A bipartisan group of U.S. Senators has introduced the Sugar Reform Act of 2013 (Senate Bill 345) to lower sugar prices to consumers and confectionery companies without using federal supply interventions.
Sugar producers and processors have said they will lobby to keep the current program in place.
“Illinois is the ‘Candy Capital of the World,’ but in the last decade the number of jobs in the industry has steadily decreased because of our current policies, which artificially inflate the price of sugar,” said Sen. Mark Kirk (R-IL), who maintains a Senate “candy desk” with candy stocked from Illinois companies. “The [Sugar Reform Act] will end unfair pricing in the industry and keep companies from shipping skilled manufacturing jobs overseas.”
Kirk made his statement at a joint press conference with Congressmen Joe Pitts (R-PA), Earl Blumenauer (D-OR), and Danny Davis (D-IL). A similar reform effort in 2011 garnered 46 votes in the Senate, not enough to advance.
In addition to Kirk, other sponsors of SB 345 include Senators Jeanne Shaheen (D-NH), Pat Toomey (R-PA), Dick Durbin (D-IL), Rob Portman (R-OH), Frank Lautenberg (D-NJ), Dianne Feinstein (D-CA), Bob Corker (R-TN), Kelly Ayotte (R-NH), Lamar Alexander (R-TN), and John McCain (R-AZ).
“We applaud the Senators’ leadership in supporting an effort to defund a wasteful government program that only benefits one special interest while potentially costing taxpayers millions,” said Larry Graham, president of the National Confectioners Association and chairman of the Coalition for Sugar Reform, in a statement. “Over the last four calendar years, U.S. refined sugar prices were artificially high and supplies were tight, and now, taxpayers may potentially have to foot the bill for tons of excess sugar because raw sugar prices are low. The sugar program is directly responsible for this instability in the market, and it’s time for reform.”
The American Farm Bureau Federation (AFBF), the world’s largest farm membership organization, includes the 2012 Farm Bill (and the sugar program) as one of its priority issues.
“In the 2012 Farm Bill, it’s a top priority because it’s a key component of the farm safety net and is being unfairly attacked,” said Mary Kay Thatcher, director of public policy for the AFBF at a press briefing during the organization’s 2012 annual meeting. “It works as designed and at no cost to the American taxpayer. You don’t get much better than that.”
The 2008 Farm Bill was extended in 2012 by Congress until Sept. 30, 2013, so there is no 2012 Farm Bill just yet. Concerning sugar, AFBF policy states, “We will focus on maintaining the current sugar program.”
Loans for Sugar
The current sugar program offers loans to processors that are secured by the sugar. Reform advocates say producers could default and “give up” to the federal government their sugar, potentially leaving taxpayers holding the bag. Program supporters say this has not happened due to safeguards built into the system, so the sugar program actually imposes no cost on taxpayers.
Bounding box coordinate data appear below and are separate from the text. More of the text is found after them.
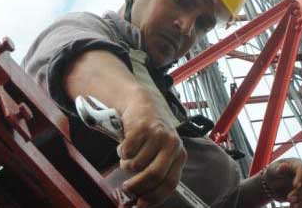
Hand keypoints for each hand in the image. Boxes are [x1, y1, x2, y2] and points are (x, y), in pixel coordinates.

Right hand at [117, 90, 186, 206]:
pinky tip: (124, 145)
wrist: (143, 104)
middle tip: (126, 187)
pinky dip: (121, 152)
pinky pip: (127, 151)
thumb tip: (140, 200)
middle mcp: (172, 144)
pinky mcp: (142, 127)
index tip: (140, 204)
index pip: (170, 183)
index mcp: (179, 154)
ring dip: (127, 165)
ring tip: (128, 157)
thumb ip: (155, 172)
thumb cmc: (151, 134)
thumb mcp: (161, 152)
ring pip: (137, 164)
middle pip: (154, 175)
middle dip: (137, 185)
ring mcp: (157, 134)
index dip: (154, 197)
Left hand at [264, 158, 301, 207]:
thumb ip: (278, 169)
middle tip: (289, 198)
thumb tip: (283, 166)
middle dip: (301, 192)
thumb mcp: (273, 169)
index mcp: (298, 165)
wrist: (275, 183)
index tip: (295, 185)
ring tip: (292, 206)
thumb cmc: (274, 173)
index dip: (300, 178)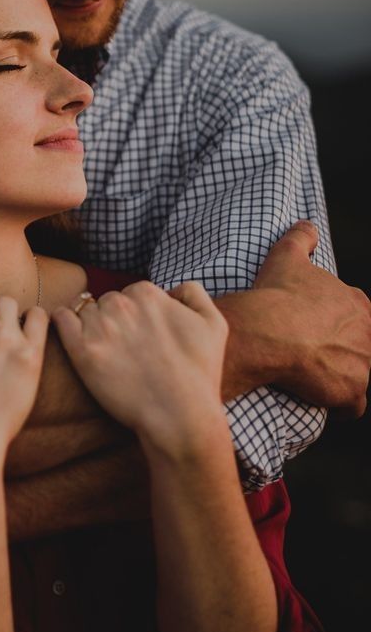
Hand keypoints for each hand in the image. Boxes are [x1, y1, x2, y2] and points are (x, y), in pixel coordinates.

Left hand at [52, 280, 227, 454]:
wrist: (179, 416)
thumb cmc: (199, 374)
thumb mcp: (214, 324)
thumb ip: (194, 293)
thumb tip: (172, 289)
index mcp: (148, 294)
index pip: (135, 293)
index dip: (139, 315)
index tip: (144, 337)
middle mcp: (121, 304)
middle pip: (109, 301)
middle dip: (116, 319)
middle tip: (128, 349)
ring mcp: (99, 327)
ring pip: (85, 311)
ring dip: (93, 324)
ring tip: (108, 352)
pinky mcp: (82, 351)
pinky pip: (61, 319)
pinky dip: (63, 321)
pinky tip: (74, 336)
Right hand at [253, 220, 370, 415]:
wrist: (270, 331)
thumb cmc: (279, 294)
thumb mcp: (288, 256)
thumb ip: (301, 238)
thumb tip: (307, 224)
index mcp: (358, 304)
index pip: (359, 317)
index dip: (338, 324)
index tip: (317, 329)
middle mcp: (369, 335)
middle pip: (362, 347)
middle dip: (344, 351)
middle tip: (314, 353)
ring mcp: (363, 366)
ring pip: (359, 375)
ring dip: (341, 377)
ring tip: (314, 377)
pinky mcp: (351, 393)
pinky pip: (353, 407)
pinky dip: (342, 406)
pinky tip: (322, 400)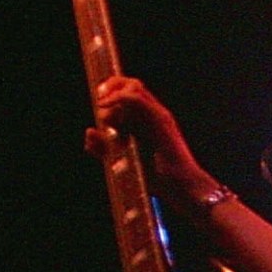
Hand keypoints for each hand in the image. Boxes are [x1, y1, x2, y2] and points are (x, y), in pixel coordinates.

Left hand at [88, 76, 214, 199]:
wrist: (183, 188)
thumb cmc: (159, 180)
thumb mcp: (121, 161)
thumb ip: (104, 148)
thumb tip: (89, 131)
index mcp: (149, 122)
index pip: (131, 92)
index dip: (112, 91)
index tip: (100, 103)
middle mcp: (155, 114)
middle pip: (132, 83)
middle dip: (111, 87)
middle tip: (100, 101)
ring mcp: (159, 116)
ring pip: (133, 87)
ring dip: (114, 97)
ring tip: (107, 117)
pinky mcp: (160, 120)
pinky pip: (135, 98)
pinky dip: (117, 99)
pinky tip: (106, 109)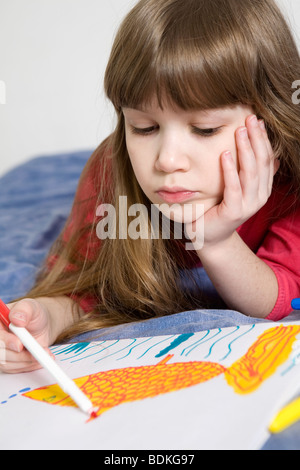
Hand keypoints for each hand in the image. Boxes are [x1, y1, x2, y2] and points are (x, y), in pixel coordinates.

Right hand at [0, 298, 52, 373]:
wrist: (41, 325)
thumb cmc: (34, 314)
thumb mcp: (32, 306)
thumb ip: (24, 309)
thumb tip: (16, 318)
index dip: (6, 341)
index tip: (19, 345)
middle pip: (0, 353)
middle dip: (19, 355)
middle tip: (38, 353)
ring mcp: (1, 350)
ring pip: (7, 363)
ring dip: (27, 361)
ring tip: (43, 353)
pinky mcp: (8, 361)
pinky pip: (15, 369)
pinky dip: (29, 365)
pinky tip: (39, 359)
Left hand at [185, 115, 279, 250]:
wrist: (209, 236)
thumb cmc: (219, 209)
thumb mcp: (237, 188)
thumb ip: (249, 174)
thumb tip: (269, 156)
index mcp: (262, 189)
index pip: (267, 159)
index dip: (263, 139)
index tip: (257, 120)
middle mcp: (259, 197)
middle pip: (261, 162)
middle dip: (256, 139)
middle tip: (250, 118)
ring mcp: (248, 205)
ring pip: (250, 172)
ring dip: (245, 149)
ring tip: (239, 131)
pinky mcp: (234, 212)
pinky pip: (233, 187)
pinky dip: (229, 170)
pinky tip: (224, 154)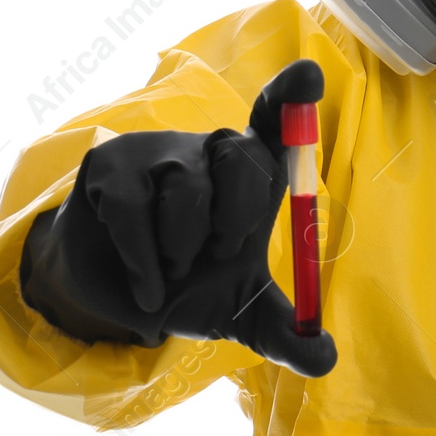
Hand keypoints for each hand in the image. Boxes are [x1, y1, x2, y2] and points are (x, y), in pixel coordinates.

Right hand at [19, 58, 337, 376]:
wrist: (115, 296)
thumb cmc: (191, 285)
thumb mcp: (242, 313)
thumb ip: (288, 332)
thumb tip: (326, 359)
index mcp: (252, 170)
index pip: (277, 119)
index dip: (291, 94)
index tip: (309, 76)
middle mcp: (211, 149)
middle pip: (242, 153)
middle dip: (237, 216)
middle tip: (222, 254)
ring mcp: (159, 153)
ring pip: (188, 192)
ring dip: (184, 250)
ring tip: (177, 272)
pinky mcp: (109, 166)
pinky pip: (134, 212)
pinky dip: (145, 263)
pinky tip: (148, 290)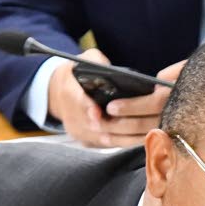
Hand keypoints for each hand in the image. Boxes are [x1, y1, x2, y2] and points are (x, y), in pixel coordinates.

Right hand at [47, 50, 182, 147]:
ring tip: (147, 132)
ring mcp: (78, 131)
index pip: (76, 101)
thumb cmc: (77, 74)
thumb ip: (97, 61)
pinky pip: (107, 145)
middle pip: (93, 125)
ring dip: (125, 137)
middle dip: (116, 127)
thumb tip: (112, 69)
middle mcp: (71, 115)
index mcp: (67, 91)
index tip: (97, 113)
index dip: (87, 109)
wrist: (57, 93)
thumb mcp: (83, 60)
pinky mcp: (87, 142)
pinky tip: (143, 137)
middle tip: (140, 126)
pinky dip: (125, 142)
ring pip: (103, 139)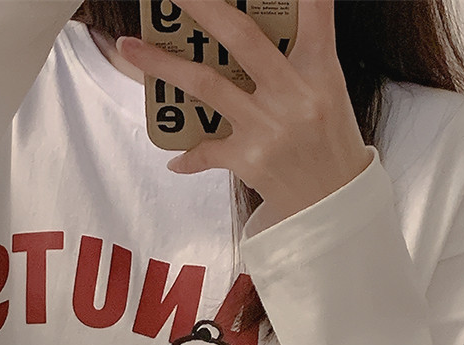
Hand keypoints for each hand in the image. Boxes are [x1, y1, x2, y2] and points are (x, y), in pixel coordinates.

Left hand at [117, 0, 372, 224]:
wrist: (334, 205)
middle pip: (241, 37)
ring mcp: (268, 127)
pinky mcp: (249, 159)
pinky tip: (174, 156)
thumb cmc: (329, 141)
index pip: (315, 13)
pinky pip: (207, 150)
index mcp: (319, 70)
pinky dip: (188, 152)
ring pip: (206, 84)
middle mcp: (293, 94)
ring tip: (129, 47)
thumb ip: (302, 55)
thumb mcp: (328, 90)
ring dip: (162, 63)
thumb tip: (255, 29)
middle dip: (202, 6)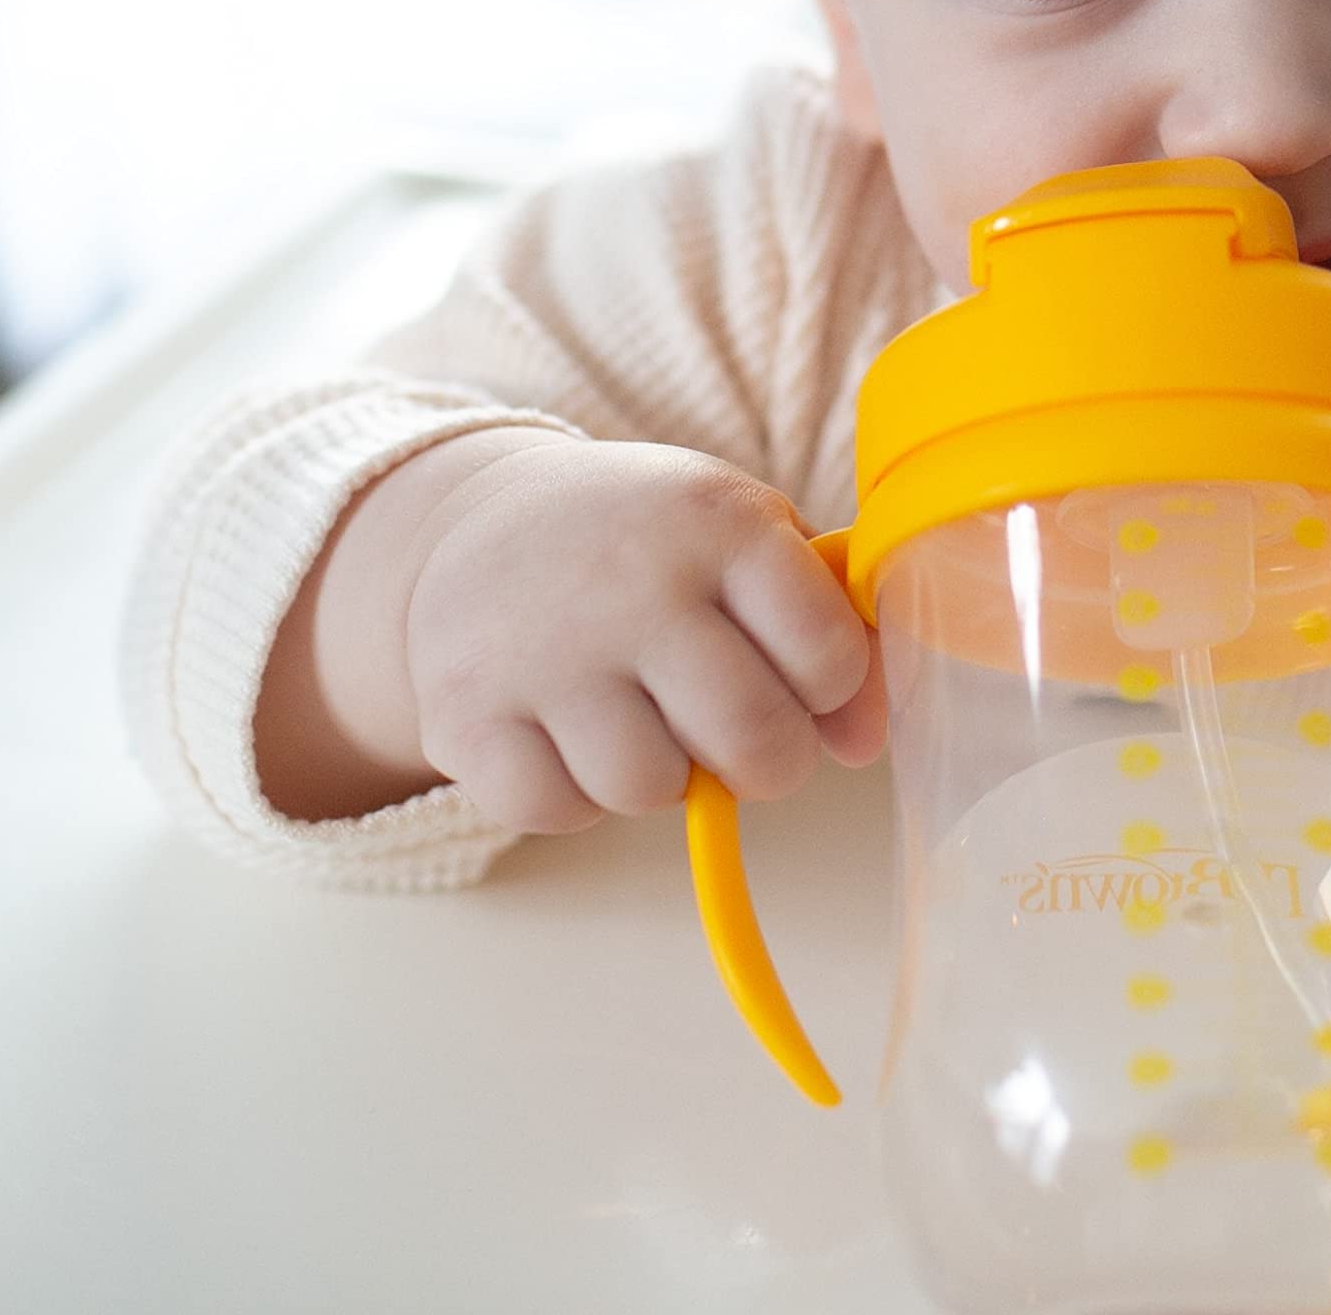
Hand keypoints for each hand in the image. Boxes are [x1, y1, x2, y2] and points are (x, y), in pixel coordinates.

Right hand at [401, 439, 882, 833]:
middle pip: (753, 739)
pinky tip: (571, 733)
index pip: (828, 653)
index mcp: (721, 523)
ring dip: (665, 777)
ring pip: (652, 789)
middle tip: (746, 736)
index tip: (807, 677)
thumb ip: (830, 630)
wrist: (486, 520)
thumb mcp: (751, 542)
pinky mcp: (465, 714)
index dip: (833, 688)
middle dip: (771, 761)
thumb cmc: (656, 543)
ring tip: (645, 715)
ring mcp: (541, 650)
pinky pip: (559, 811)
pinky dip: (577, 796)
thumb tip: (865, 744)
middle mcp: (632, 582)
In a recent editorial, the Chicago Tribune placed the potential default at 400,000 tons of sugar and a cost of $80 million.
Iowa State University uses an agricultural model that can predict prices of sugar based on supply and demand. The key personnel involved with it are John Beghin and Amani Elobeid, both professors in the department of economics. In a paper they wrote in 2011, they analyzed the probable effects of ending the government’s sugar program and moving to free trade in sugar.
Beghin and Elobeid concluded:
“The U.S. price of raw sugar falls by 24% to 34% (rounded) depending on the year of the projection. The wholesale refined sugar price falls by 32% to 40%, and the retail refined sugar price falls by 26% to 33%. These effects are net of the increase in the world price of sugar induced by larger imports by the US economy.
- The raw sugar price on the world market increases by 2% to 4% or by about 1 cent per pound.
- These U.S. price changes reduce the cost of sugar in food processing and sugar retailing with benefits accruing to food processors and consumers. However, they induce contracting margins for all U.S. sugar industries from sugar crops to refiners.
- Domestic sugar production (beet sugar and raw cane sugar) initially declines about 10% and then recovers to nearly unchanged.
- Consumption rises about 15%. Imports rise about 80%. Cane sugar refiners operate at full capacity using raw sugar imports as input. The US shifts from being a net importer of sugar-containing products to being a net exporter.”
The American Sugar Alliance contests the findings. “A 2011 Iowa State University report contained material deficiencies and minimized the negative consequences of eliminating U.S. sugar policy,” the Alliance declared in a press statement after the paper’s release.
So the debate between producers and consumers will continue, as Congress tries to craft a new five-year Farm Bill, including sugar, by the end of September.